> _Available data_:

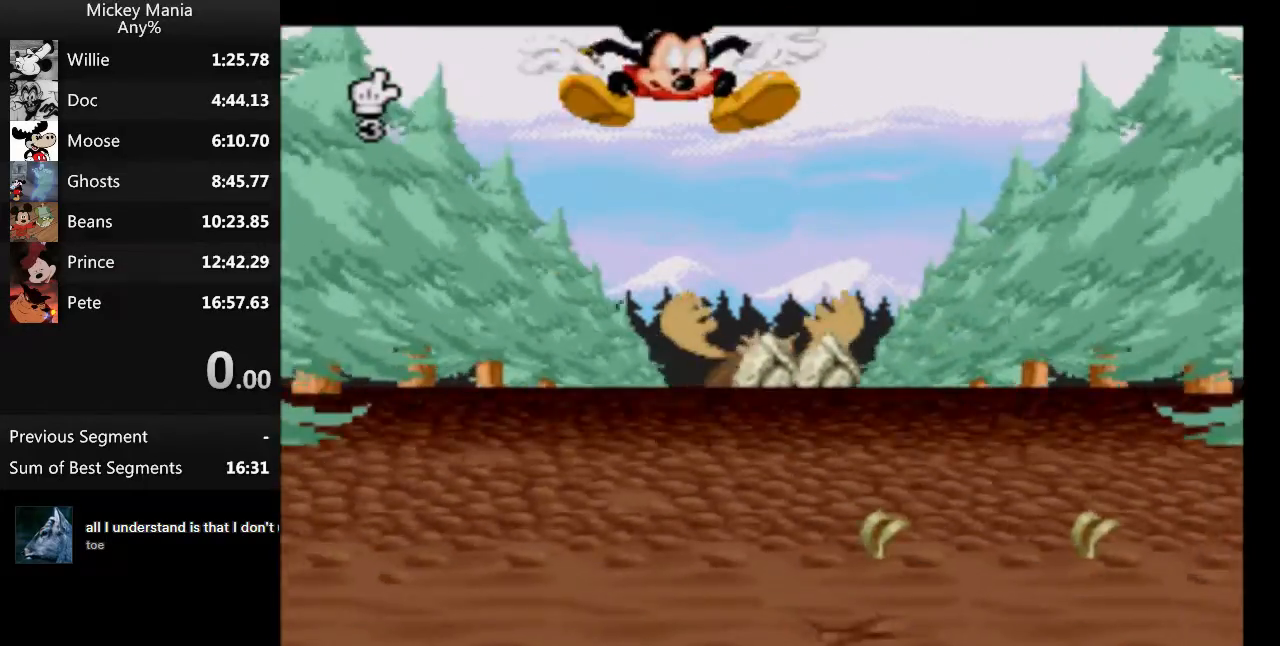
{"buttons": ["DPAD_RIGHT"], "events": [[167, "DPAD_LEFT", "up"], [267, "DPAD_RIGHT", "down"]]}
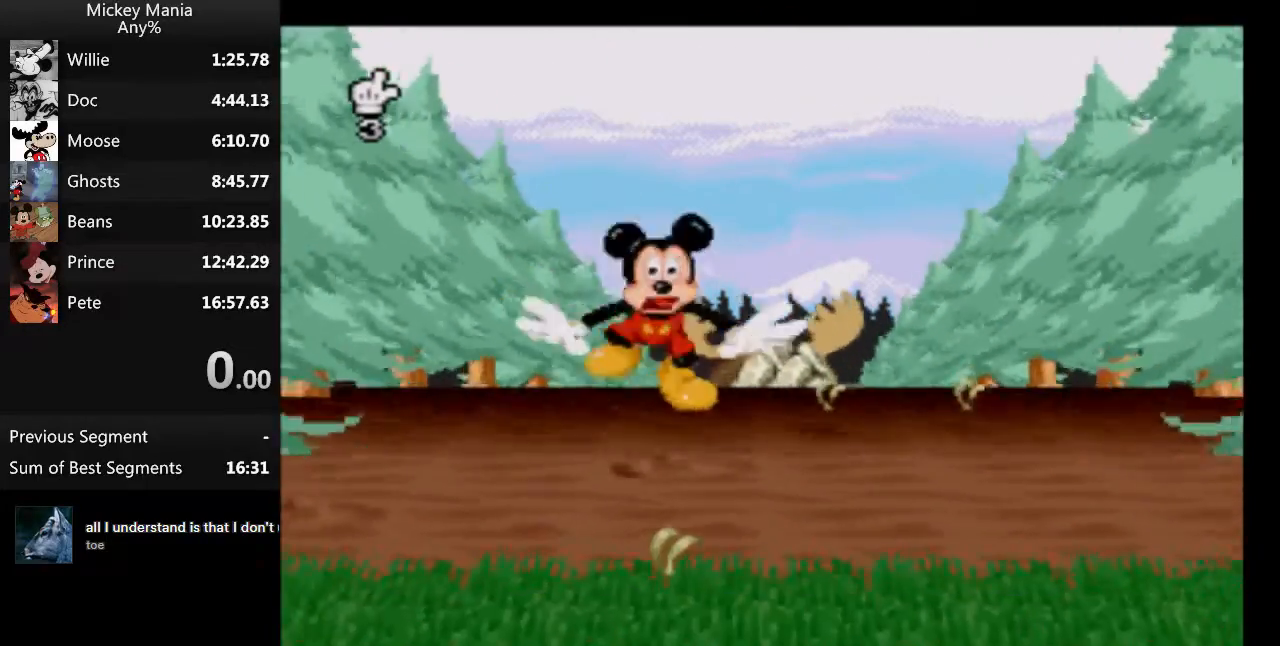
{"buttons": ["START"], "events": [[67, "DPAD_RIGHT", "up"], [467, "START", "down"]]}
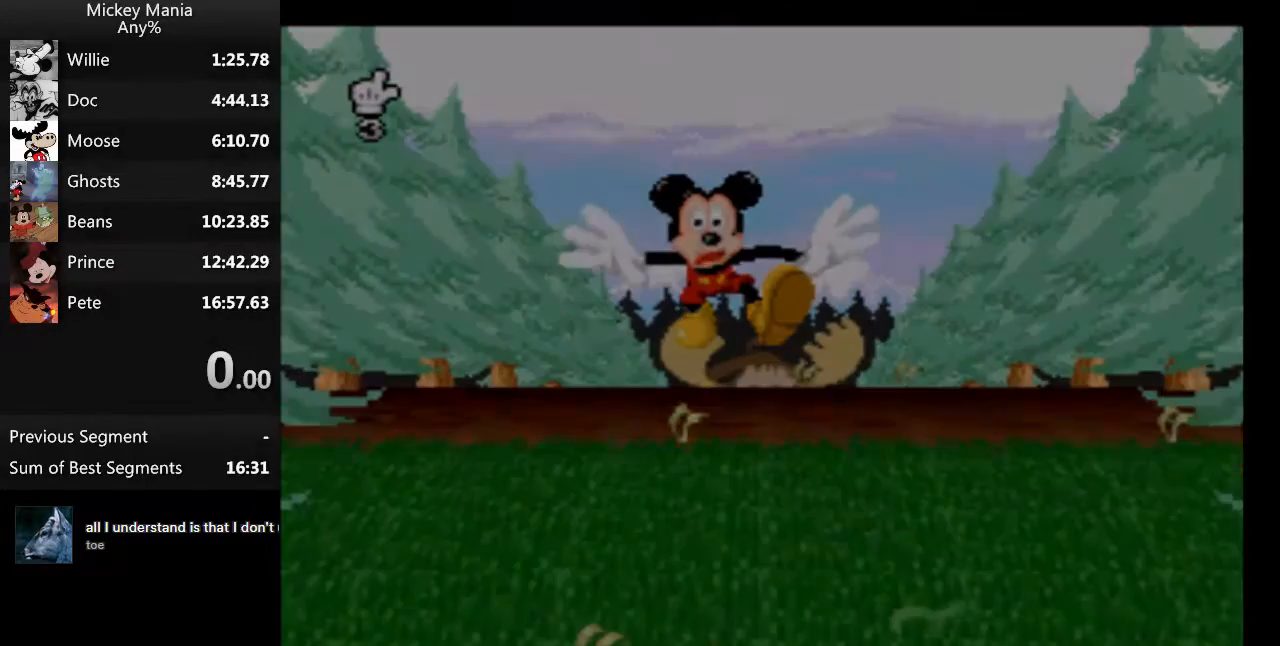
{"buttons": [], "events": [[133, "START", "up"]]}
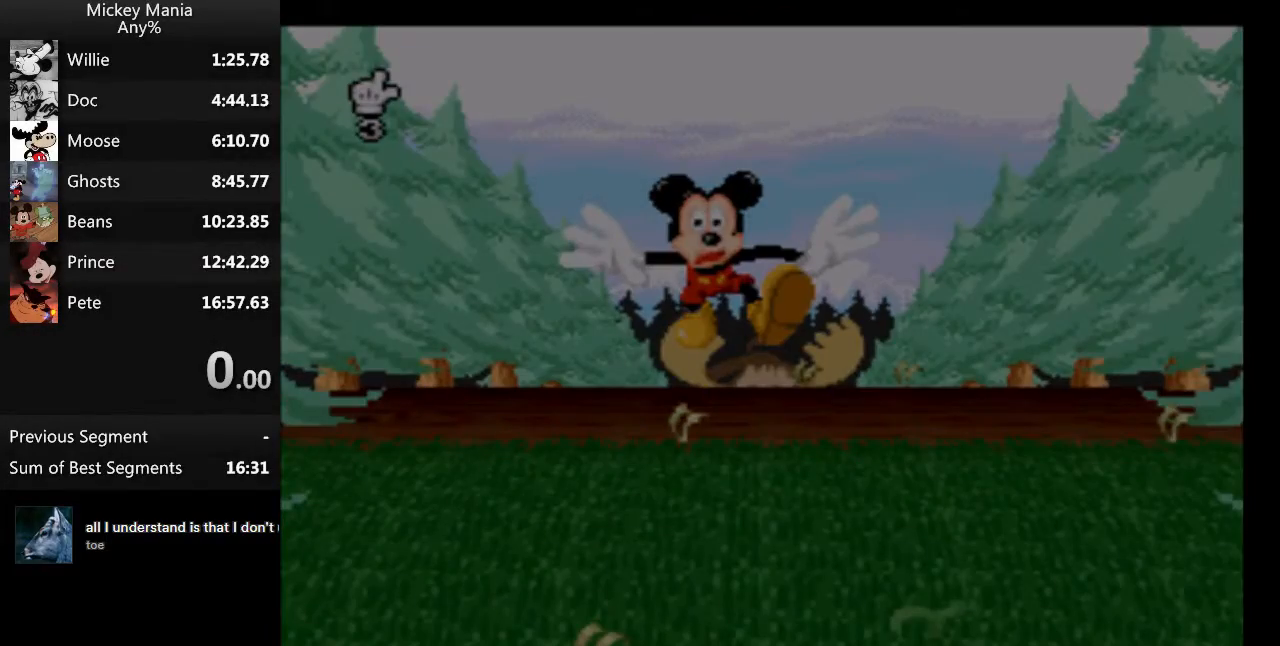
{"buttons": [], "events": []}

> _Work instructions_: Write out the listing above again, exactly, but with no pictures in the copy.

> _Your response_:
{"buttons": ["DPAD_RIGHT"], "events": [[167, "DPAD_LEFT", "up"], [267, "DPAD_RIGHT", "down"]]}
{"buttons": ["START"], "events": [[67, "DPAD_RIGHT", "up"], [467, "START", "down"]]}
{"buttons": [], "events": [[133, "START", "up"]]}
{"buttons": [], "events": []}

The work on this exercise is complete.